While the “Hands” ad contains no website URL or other direct to call-to-action, Polimeni hopes the spot “encourages discussions with doctors about mammogram guidelines…We believe it is important to focus on the human experience of patients.”
Created with Wieden+Kennedy , the film ends with the graphic, “Lilly. A Medicine Company,” which has become the de facto signoff in Lilly’s ongoing brand image campaign.
Polimeni says Lilly will soon reveal where “Hands” will run next and also “how we are increasing access to screenings, specifically mammograms.”
“This campaign,” she states, “is a continued effort to show who we are -- a medicine company that puts health above all -- since many people may not know us beyond our individual medicines.”
Those individual medicines for cancer include breast cancer treatment Verzenio.
In addition to the TV spot, “Hands” has been cut down into :30 and :15 versions for use on Facebook, Instagram and LinkedIn.
Lilly, Polimeni stresses, is “encouraging women that using their own hands to determine abnormalities in their breasts…can put them in control of detecting the disease early.”
‘Screening Time Off’
One screening success story comes from actress Jenna Fischer. She got a mammogram, found out she had breast cancer, and as a result is now cancer-free.
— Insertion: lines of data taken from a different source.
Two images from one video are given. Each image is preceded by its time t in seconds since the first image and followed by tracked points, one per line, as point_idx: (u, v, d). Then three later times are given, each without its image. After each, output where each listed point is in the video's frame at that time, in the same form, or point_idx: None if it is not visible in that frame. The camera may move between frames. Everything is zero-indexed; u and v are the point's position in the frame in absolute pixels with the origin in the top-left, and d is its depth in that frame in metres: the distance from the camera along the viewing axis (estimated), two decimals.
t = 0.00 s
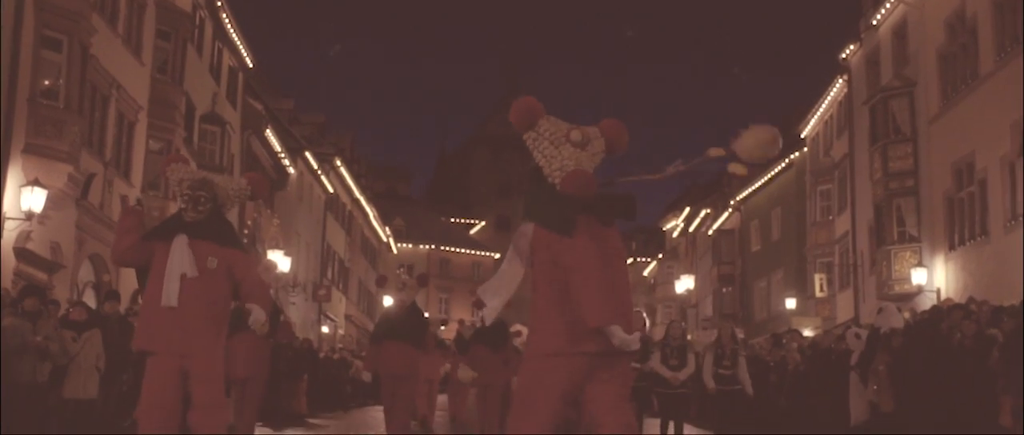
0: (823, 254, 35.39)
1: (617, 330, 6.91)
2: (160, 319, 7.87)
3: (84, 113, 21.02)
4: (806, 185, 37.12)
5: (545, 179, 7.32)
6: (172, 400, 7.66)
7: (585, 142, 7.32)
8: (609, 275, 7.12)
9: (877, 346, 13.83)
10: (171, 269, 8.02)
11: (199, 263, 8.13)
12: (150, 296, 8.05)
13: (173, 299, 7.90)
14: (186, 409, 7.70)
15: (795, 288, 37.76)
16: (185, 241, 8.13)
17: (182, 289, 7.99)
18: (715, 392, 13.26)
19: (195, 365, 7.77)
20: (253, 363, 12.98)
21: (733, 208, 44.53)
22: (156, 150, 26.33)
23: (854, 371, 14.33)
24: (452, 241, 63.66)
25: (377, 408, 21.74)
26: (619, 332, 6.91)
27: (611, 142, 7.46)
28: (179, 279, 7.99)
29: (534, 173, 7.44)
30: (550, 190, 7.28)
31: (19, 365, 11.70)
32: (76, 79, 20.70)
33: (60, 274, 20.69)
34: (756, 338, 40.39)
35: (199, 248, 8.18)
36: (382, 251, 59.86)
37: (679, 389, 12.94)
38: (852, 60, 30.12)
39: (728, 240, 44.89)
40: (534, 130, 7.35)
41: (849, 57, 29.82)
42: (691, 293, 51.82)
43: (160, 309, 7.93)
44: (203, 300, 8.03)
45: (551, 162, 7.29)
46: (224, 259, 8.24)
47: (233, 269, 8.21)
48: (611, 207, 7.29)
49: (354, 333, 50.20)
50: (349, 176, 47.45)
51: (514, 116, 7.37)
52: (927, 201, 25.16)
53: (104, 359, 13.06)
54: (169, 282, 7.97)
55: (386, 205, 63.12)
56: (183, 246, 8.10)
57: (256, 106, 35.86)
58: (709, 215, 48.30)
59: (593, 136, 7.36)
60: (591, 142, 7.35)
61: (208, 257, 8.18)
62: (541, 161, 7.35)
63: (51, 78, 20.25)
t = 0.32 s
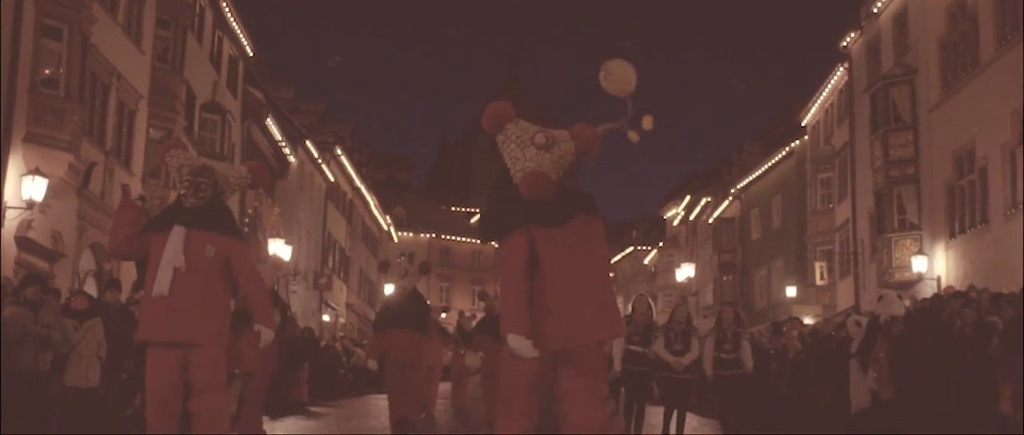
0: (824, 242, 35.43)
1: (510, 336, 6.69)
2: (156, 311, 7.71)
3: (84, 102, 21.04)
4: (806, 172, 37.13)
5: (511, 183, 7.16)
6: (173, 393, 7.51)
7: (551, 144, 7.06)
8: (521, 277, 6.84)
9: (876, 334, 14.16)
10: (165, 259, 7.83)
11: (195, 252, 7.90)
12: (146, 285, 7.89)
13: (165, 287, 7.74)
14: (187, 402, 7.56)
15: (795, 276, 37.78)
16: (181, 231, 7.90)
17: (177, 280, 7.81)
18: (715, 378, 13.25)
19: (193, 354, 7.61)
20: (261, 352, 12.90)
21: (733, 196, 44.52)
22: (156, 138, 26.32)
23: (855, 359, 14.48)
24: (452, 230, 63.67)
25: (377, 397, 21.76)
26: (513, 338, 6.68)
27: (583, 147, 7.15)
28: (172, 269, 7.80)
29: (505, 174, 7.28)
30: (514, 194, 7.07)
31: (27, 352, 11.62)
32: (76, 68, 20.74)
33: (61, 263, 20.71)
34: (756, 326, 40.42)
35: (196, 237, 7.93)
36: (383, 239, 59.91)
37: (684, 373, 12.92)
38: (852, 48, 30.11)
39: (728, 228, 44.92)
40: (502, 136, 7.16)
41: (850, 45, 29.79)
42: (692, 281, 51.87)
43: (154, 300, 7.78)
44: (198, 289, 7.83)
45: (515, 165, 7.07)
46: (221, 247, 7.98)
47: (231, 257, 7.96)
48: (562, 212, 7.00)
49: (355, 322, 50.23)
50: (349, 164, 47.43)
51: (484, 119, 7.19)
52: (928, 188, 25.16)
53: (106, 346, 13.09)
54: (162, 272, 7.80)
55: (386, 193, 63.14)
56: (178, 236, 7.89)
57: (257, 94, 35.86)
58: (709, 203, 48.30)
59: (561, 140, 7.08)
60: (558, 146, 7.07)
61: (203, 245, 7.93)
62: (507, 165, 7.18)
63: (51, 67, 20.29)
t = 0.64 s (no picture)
0: (825, 233, 35.46)
1: (427, 314, 7.09)
2: (151, 303, 7.51)
3: (84, 95, 21.06)
4: (807, 163, 37.14)
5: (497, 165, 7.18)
6: (162, 390, 7.23)
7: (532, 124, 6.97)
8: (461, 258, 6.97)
9: (876, 326, 14.20)
10: (163, 253, 7.61)
11: (194, 245, 7.66)
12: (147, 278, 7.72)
13: (161, 282, 7.54)
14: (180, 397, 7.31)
15: (797, 267, 37.80)
16: (180, 225, 7.69)
17: (174, 272, 7.60)
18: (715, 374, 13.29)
19: (187, 349, 7.33)
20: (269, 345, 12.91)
21: (734, 187, 44.54)
22: (157, 131, 26.33)
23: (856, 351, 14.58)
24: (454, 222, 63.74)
25: (379, 388, 21.78)
26: (428, 317, 7.08)
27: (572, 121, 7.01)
28: (168, 262, 7.59)
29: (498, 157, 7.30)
30: (495, 174, 7.09)
31: (28, 347, 11.64)
32: (76, 61, 20.72)
33: (64, 255, 20.75)
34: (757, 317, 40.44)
35: (194, 232, 7.69)
36: (385, 232, 59.99)
37: (690, 363, 12.98)
38: (853, 39, 30.10)
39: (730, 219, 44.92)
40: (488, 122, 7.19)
41: (850, 36, 29.80)
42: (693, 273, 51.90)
43: (154, 293, 7.55)
44: (194, 283, 7.60)
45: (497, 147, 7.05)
46: (220, 239, 7.71)
47: (231, 251, 7.68)
48: (533, 187, 6.94)
49: (356, 314, 50.30)
50: (350, 155, 47.42)
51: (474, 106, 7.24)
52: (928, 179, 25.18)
53: (107, 336, 13.19)
54: (159, 265, 7.59)
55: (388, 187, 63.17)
56: (177, 230, 7.67)
57: (258, 87, 35.87)
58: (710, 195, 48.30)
59: (544, 119, 6.98)
60: (540, 126, 6.97)
61: (201, 237, 7.68)
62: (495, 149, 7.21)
63: (52, 60, 20.30)
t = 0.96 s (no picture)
0: (826, 223, 35.48)
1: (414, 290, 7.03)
2: (150, 303, 7.24)
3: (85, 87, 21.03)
4: (808, 153, 37.13)
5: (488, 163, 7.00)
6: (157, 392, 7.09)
7: (528, 123, 6.78)
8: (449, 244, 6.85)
9: (877, 316, 14.13)
10: (163, 251, 7.37)
11: (194, 244, 7.44)
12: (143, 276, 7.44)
13: (160, 279, 7.27)
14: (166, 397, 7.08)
15: (798, 257, 37.81)
16: (181, 224, 7.49)
17: (174, 271, 7.33)
18: (718, 363, 12.96)
19: (185, 351, 7.10)
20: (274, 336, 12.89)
21: (736, 178, 44.53)
22: (158, 123, 26.34)
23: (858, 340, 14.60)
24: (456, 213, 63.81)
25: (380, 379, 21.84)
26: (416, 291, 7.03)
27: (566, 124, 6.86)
28: (168, 259, 7.34)
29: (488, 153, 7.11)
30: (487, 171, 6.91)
31: (28, 339, 11.61)
32: (76, 53, 20.67)
33: (65, 248, 20.77)
34: (759, 307, 40.50)
35: (193, 231, 7.47)
36: (386, 223, 60.05)
37: (695, 359, 12.96)
38: (854, 29, 30.05)
39: (732, 209, 44.91)
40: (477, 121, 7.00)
41: (851, 26, 29.74)
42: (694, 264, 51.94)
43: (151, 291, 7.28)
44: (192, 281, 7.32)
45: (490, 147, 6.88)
46: (220, 240, 7.50)
47: (231, 250, 7.49)
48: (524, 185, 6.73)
49: (358, 305, 50.39)
50: (351, 147, 47.42)
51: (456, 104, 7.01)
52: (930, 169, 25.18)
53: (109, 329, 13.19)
54: (159, 264, 7.33)
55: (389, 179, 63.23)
56: (178, 229, 7.47)
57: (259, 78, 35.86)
58: (712, 185, 48.27)
59: (537, 119, 6.80)
60: (533, 126, 6.79)
61: (202, 237, 7.47)
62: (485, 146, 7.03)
63: (52, 52, 20.25)
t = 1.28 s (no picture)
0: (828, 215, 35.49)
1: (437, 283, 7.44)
2: (145, 302, 7.10)
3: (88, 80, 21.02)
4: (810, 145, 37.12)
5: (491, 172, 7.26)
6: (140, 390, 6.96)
7: (525, 130, 7.05)
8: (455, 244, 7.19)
9: (881, 308, 14.14)
10: (163, 252, 7.18)
11: (197, 250, 7.29)
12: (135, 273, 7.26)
13: (158, 282, 7.12)
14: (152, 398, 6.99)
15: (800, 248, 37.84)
16: (186, 229, 7.29)
17: (174, 274, 7.19)
18: (723, 349, 13.02)
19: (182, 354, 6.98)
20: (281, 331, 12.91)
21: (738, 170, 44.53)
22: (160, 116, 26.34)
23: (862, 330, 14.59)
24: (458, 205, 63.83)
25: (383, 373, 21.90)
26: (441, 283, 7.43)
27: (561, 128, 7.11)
28: (168, 260, 7.18)
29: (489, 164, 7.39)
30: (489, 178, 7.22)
31: (33, 332, 11.64)
32: (78, 47, 20.64)
33: (67, 241, 20.77)
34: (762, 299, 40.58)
35: (200, 242, 7.28)
36: (388, 216, 60.06)
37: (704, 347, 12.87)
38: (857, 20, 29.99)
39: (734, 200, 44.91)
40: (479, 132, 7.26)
41: (854, 17, 29.68)
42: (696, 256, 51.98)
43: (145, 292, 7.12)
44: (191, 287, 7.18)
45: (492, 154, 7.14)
46: (223, 254, 7.39)
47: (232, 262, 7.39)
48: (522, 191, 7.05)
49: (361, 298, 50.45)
50: (354, 140, 47.41)
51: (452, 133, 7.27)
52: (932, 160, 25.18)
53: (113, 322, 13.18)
54: (158, 264, 7.16)
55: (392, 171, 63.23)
56: (181, 234, 7.26)
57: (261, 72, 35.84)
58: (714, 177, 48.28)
59: (535, 125, 7.07)
60: (532, 131, 7.07)
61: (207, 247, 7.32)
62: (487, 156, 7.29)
63: (53, 46, 20.23)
Fischer stars in a :60 film for Publicis Groupe’s new “Screening Time Off” campaign, which urges companies to encourage employees to take time off for that purpose.
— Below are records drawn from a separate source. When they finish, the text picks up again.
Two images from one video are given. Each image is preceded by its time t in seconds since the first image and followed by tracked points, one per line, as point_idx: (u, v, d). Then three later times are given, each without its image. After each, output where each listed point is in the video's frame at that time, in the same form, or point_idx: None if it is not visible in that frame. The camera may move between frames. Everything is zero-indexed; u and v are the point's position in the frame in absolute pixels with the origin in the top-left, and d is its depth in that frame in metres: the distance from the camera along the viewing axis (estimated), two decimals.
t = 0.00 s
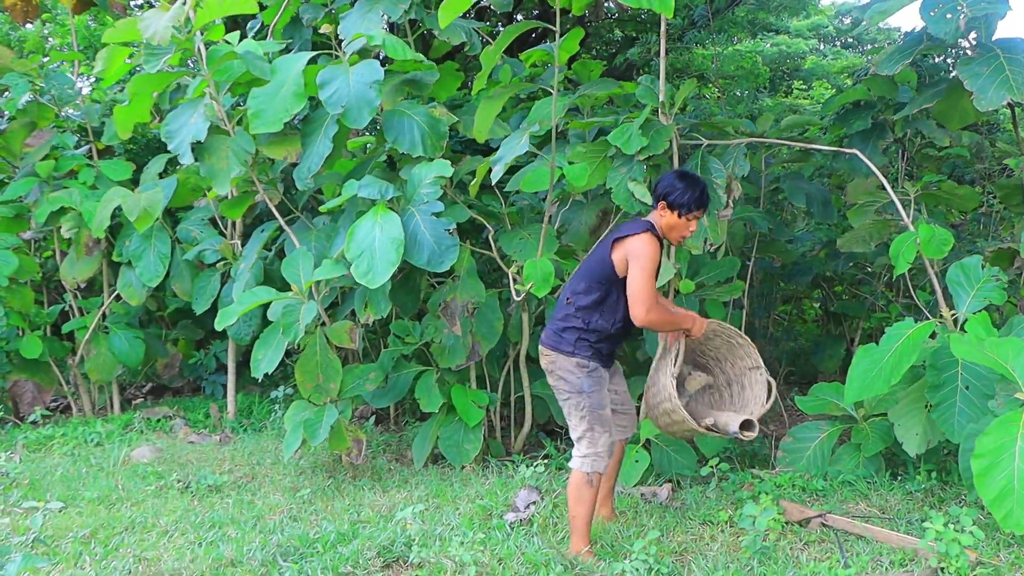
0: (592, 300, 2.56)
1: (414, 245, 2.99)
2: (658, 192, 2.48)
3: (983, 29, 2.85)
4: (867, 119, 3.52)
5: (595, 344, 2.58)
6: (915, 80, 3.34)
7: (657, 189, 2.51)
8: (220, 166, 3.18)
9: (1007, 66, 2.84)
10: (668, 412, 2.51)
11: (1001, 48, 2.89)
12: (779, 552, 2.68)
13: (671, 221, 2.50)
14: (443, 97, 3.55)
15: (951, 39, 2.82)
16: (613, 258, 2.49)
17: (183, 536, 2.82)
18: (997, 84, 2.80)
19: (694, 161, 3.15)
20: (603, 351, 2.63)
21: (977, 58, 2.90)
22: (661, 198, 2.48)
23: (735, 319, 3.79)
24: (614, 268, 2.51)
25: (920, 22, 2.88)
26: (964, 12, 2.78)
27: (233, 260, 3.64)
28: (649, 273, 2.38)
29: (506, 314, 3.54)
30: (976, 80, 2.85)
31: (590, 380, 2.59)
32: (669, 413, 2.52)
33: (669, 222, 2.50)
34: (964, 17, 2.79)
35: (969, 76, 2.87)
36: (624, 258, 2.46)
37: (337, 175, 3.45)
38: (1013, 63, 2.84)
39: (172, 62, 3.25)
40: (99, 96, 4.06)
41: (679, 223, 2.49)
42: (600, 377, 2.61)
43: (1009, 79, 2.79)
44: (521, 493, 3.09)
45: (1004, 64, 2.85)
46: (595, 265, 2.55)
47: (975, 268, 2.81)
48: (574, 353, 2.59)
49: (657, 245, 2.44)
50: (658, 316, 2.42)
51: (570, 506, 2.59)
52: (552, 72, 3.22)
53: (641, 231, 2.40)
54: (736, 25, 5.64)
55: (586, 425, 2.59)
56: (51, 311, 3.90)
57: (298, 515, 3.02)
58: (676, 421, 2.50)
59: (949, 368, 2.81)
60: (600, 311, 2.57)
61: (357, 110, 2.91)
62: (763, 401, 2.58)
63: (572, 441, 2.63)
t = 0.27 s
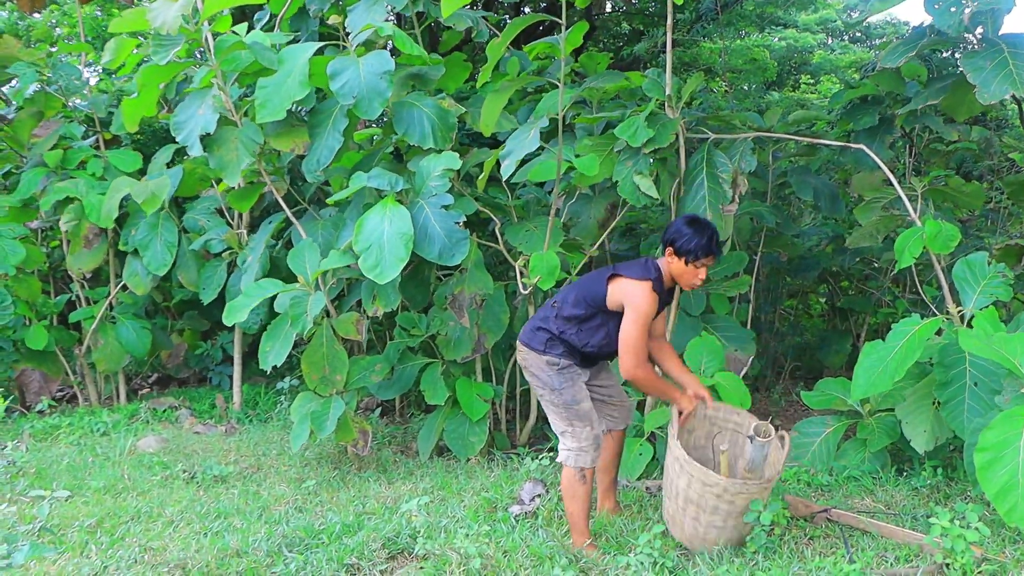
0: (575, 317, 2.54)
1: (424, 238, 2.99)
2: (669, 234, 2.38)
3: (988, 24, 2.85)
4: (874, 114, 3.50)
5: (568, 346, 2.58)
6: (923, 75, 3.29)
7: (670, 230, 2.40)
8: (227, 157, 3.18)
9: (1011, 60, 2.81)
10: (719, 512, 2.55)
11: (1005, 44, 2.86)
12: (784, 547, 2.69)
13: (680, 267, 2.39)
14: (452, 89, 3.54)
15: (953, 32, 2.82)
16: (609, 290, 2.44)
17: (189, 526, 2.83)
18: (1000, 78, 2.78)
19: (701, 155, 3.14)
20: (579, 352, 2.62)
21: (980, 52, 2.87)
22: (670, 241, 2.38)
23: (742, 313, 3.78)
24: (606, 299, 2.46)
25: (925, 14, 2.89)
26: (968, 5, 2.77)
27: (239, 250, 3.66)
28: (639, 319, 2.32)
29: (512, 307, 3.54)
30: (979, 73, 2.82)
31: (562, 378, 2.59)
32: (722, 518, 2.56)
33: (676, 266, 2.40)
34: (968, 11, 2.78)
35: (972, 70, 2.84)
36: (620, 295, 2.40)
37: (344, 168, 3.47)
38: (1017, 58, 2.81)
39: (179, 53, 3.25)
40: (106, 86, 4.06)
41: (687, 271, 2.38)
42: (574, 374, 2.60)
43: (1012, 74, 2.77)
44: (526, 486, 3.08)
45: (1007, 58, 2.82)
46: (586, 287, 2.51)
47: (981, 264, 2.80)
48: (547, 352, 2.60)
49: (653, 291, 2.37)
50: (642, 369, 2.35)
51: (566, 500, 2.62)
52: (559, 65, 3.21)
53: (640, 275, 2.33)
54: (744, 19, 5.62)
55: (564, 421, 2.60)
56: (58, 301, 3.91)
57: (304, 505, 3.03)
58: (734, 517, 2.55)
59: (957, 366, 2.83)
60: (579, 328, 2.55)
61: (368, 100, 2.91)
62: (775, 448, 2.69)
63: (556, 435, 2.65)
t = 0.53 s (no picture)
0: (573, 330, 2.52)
1: (428, 233, 2.98)
2: (677, 262, 2.32)
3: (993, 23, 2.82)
4: (880, 112, 3.49)
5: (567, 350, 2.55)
6: (929, 72, 3.28)
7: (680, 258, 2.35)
8: (232, 153, 3.18)
9: (1013, 61, 2.78)
10: (721, 522, 2.53)
11: (1007, 44, 2.83)
12: (789, 545, 2.69)
13: (686, 297, 2.33)
14: (456, 86, 3.53)
15: (954, 36, 2.80)
16: (608, 309, 2.41)
17: (194, 523, 2.83)
18: (1001, 80, 2.76)
19: (706, 153, 3.14)
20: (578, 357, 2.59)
21: (983, 53, 2.85)
22: (677, 268, 2.32)
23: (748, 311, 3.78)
24: (604, 318, 2.44)
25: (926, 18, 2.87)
26: (970, 8, 2.75)
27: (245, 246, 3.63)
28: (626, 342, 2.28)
29: (517, 304, 3.54)
30: (980, 75, 2.80)
31: (561, 380, 2.55)
32: (725, 525, 2.54)
33: (681, 295, 2.34)
34: (970, 12, 2.76)
35: (973, 71, 2.82)
36: (617, 315, 2.37)
37: (348, 165, 3.42)
38: (1019, 58, 2.78)
39: (185, 50, 3.25)
40: (113, 83, 4.06)
41: (692, 301, 2.32)
42: (573, 376, 2.56)
43: (1013, 75, 2.74)
44: (531, 483, 3.08)
45: (1009, 59, 2.79)
46: (589, 304, 2.48)
47: (988, 262, 2.79)
48: (545, 355, 2.58)
49: (648, 318, 2.32)
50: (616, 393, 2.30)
51: (572, 501, 2.61)
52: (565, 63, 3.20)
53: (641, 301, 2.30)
54: (750, 17, 5.60)
55: (566, 422, 2.56)
56: (64, 297, 3.92)
57: (309, 502, 3.03)
58: (737, 523, 2.54)
59: (961, 361, 2.81)
60: (577, 341, 2.51)
61: (373, 96, 2.90)
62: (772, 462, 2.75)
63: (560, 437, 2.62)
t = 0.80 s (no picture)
0: (572, 334, 2.52)
1: (433, 235, 2.99)
2: (679, 269, 2.32)
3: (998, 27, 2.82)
4: (885, 115, 3.49)
5: (566, 356, 2.55)
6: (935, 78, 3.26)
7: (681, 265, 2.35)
8: (237, 154, 3.18)
9: (1018, 65, 2.77)
10: (721, 519, 2.53)
11: (1013, 47, 2.83)
12: (793, 549, 2.69)
13: (687, 303, 2.33)
14: (460, 87, 3.52)
15: (959, 38, 2.78)
16: (609, 315, 2.40)
17: (197, 524, 2.83)
18: (1008, 83, 2.75)
19: (711, 155, 3.14)
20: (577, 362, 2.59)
21: (988, 56, 2.84)
22: (679, 275, 2.32)
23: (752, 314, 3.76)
24: (607, 325, 2.43)
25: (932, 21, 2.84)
26: (975, 12, 2.74)
27: (248, 246, 3.68)
28: (635, 352, 2.27)
29: (521, 307, 3.53)
30: (985, 78, 2.79)
31: (560, 386, 2.55)
32: (725, 523, 2.54)
33: (684, 302, 2.34)
34: (975, 16, 2.75)
35: (978, 74, 2.81)
36: (619, 322, 2.36)
37: (353, 165, 3.45)
38: None
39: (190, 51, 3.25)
40: (118, 84, 4.06)
41: (694, 307, 2.32)
42: (572, 382, 2.56)
43: (1019, 79, 2.74)
44: (535, 486, 3.08)
45: (1015, 63, 2.78)
46: (587, 308, 2.48)
47: (995, 266, 2.79)
48: (543, 361, 2.57)
49: (655, 325, 2.31)
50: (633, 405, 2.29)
51: (573, 506, 2.59)
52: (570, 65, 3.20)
53: (646, 309, 2.30)
54: (755, 19, 5.59)
55: (567, 429, 2.55)
56: (68, 298, 3.92)
57: (312, 504, 3.03)
58: (737, 519, 2.54)
59: (967, 365, 2.80)
60: (576, 345, 2.52)
61: (379, 102, 2.92)
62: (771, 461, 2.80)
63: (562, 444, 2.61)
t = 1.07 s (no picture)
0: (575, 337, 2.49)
1: (437, 242, 3.00)
2: (680, 262, 2.35)
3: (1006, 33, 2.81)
4: (889, 122, 3.49)
5: (568, 361, 2.54)
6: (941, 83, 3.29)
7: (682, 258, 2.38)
8: (243, 162, 3.20)
9: None
10: (729, 526, 2.53)
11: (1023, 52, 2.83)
12: (797, 557, 2.68)
13: (691, 295, 2.36)
14: (464, 92, 3.52)
15: (972, 42, 2.76)
16: (616, 312, 2.38)
17: (201, 530, 2.83)
18: (1018, 87, 2.75)
19: (716, 162, 3.15)
20: (580, 369, 2.58)
21: (997, 60, 2.84)
22: (681, 268, 2.35)
23: (757, 320, 3.76)
24: (614, 322, 2.40)
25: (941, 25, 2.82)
26: (986, 14, 2.72)
27: (253, 255, 3.65)
28: (658, 342, 2.24)
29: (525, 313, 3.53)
30: (995, 82, 2.79)
31: (563, 395, 2.54)
32: (733, 531, 2.54)
33: (689, 295, 2.37)
34: (985, 19, 2.73)
35: (988, 79, 2.81)
36: (628, 319, 2.33)
37: (358, 172, 3.46)
38: None
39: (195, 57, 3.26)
40: (123, 90, 4.07)
41: (698, 299, 2.35)
42: (575, 390, 2.55)
43: None
44: (539, 493, 3.07)
45: None
46: (589, 308, 2.47)
47: (999, 273, 2.79)
48: (546, 369, 2.56)
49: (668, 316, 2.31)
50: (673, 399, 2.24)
51: (579, 514, 2.58)
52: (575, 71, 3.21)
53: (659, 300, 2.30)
54: (758, 25, 5.59)
55: (571, 437, 2.54)
56: (72, 303, 3.93)
57: (316, 510, 3.02)
58: (745, 527, 2.54)
59: (972, 373, 2.80)
60: (580, 346, 2.50)
61: (380, 107, 2.90)
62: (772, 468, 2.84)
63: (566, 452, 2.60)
“Take it from Pam and her pam-pams,” she says in the spot, referencing a crude joke regarding the character she played for nine seasons on “The Office.” “Get ‘em checked, ladies.”
“Screening Time Off” -- backed by such pharma firms as Merck, Pfizer and Sanofi, as well as L’Oreal and Nestle – is being supported by $20 million in donated media as well as a Times Square “takeover” today, Publicis says.
‘Saved By The Scan’
“By inspiring people to talk with their doctor about lung cancer screenings, we can offer hope for early detection, effective treatment and ultimately save lives,” notes Heidi Arthur, the Ad Council’s chief campaign development officer.
Today, the Ad Council and the American Lung Association (ALA) launched new PSAs for “Saved By The Scan,” their eight-year-old campaign encouraging smokers and former smokers to get lung cancer screenings.
“If your lungs could talk, what would they say?" ask the new ads from Hill Holliday that come in TV, print, radio, out-of-home, digital banner and social media iterations.
In one :30 spot, a former smoker is climbing a long flight of stairs when she’s interrupted by her unimpressed lungs appearing in personified form. “We are proud of you for quitting smoking,” the lungs say, “but you still may be at risk for lung cancer.”
Since 2021, discussions about scanning between those eligible for screenings and their doctors have increased from 27% to 43%, while the number of those who spoke to their doctors and then got scanned rose from 21% to 35%.
This in turn has “played a critical role in a 44% increase in the lung cancer survival rate over the past decade”, per a statement from American Lung Association President-CEO Harold Wimmer.
Still, according to the ALA, lung cancer remains the leading cause of cancer deaths in the U.S., with only 16% of people at high risk getting screened.